**** SUPPLIED INFORMATION
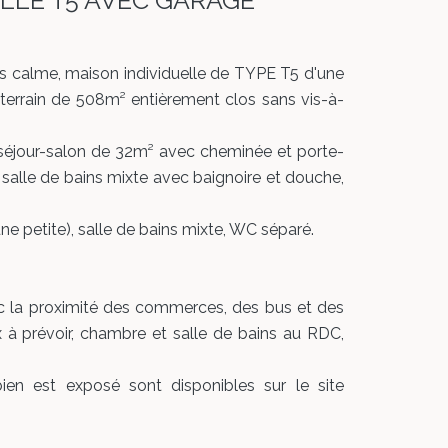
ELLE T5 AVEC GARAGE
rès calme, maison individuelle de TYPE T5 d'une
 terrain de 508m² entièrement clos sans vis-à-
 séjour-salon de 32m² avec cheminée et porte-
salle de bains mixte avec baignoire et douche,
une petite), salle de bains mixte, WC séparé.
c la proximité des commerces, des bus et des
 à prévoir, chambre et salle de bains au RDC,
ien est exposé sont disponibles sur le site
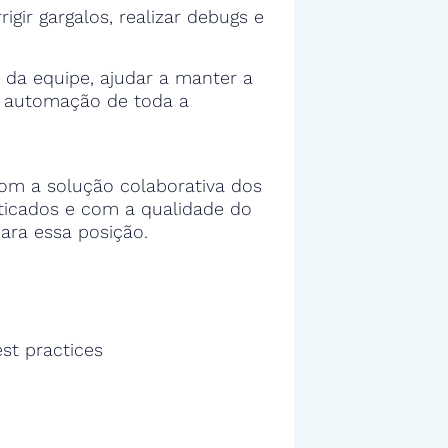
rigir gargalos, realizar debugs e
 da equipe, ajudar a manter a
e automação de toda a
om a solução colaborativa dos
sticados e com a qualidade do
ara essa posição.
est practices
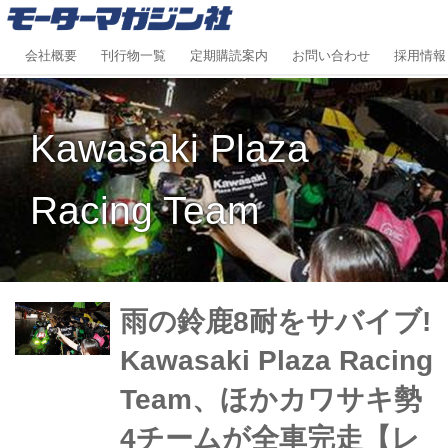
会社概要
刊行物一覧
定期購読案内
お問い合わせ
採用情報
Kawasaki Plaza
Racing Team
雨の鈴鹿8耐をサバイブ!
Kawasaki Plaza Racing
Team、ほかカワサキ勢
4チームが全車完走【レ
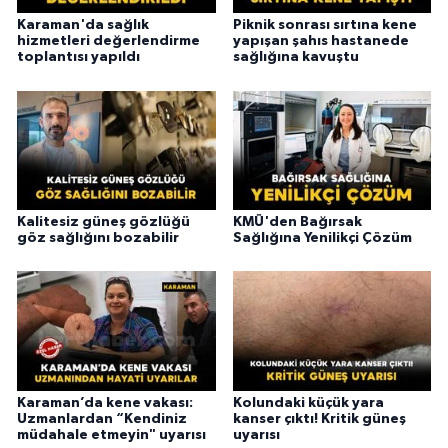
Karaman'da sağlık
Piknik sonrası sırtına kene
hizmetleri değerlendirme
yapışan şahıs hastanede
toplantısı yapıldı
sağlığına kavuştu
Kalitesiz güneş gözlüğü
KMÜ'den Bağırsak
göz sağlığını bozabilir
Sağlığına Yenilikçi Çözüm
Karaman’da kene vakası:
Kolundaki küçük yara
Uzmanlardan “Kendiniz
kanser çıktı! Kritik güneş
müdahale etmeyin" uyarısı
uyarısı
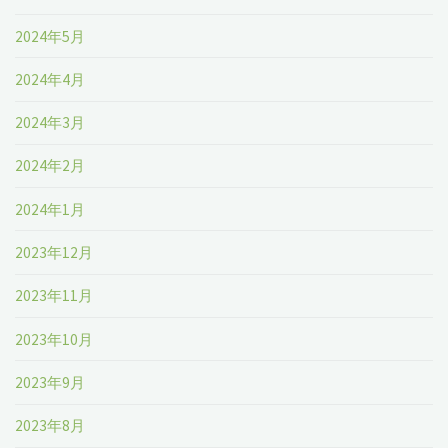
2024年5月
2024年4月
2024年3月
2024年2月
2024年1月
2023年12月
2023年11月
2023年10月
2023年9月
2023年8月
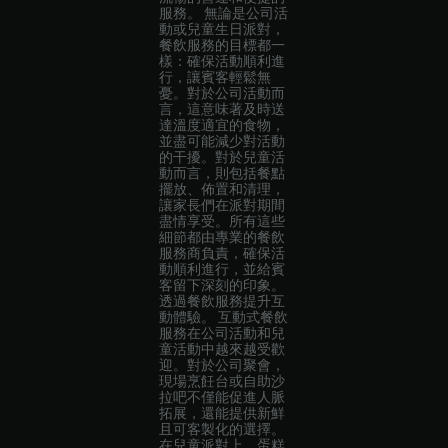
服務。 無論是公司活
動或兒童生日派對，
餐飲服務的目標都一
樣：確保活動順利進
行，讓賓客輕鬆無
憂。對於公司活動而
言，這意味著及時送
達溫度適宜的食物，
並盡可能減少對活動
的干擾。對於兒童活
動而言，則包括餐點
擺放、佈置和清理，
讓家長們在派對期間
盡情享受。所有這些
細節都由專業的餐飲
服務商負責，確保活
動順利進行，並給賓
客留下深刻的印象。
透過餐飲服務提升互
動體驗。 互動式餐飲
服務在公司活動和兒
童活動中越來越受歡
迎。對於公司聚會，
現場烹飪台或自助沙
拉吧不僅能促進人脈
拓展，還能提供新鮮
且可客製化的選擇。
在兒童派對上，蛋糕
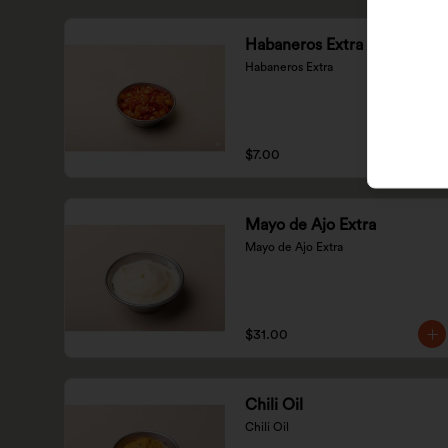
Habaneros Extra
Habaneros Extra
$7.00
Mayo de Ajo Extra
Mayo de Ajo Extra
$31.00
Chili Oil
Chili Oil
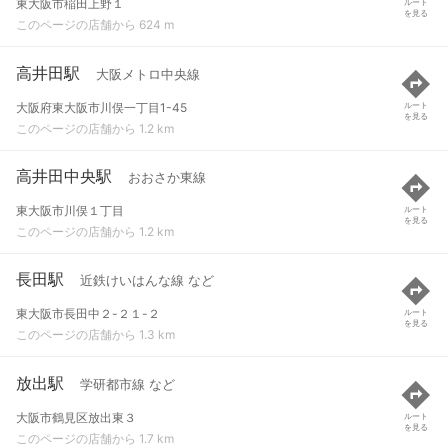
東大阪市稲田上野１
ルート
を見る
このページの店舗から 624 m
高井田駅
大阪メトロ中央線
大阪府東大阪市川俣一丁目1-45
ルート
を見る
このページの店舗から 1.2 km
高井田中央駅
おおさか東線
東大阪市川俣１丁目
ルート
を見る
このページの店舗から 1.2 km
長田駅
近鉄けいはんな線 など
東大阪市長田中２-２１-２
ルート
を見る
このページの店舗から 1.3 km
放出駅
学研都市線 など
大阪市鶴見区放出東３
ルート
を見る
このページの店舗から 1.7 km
********
**PROBLEM STATEMENT**
Check every line above for the string "salle" and copy those that have it.

**ANSWER SECTION**
salle de bains mixte avec baignoire et douche,
une petite), salle de bains mixte, WC séparé.
 à prévoir, chambre et salle de bains au RDC,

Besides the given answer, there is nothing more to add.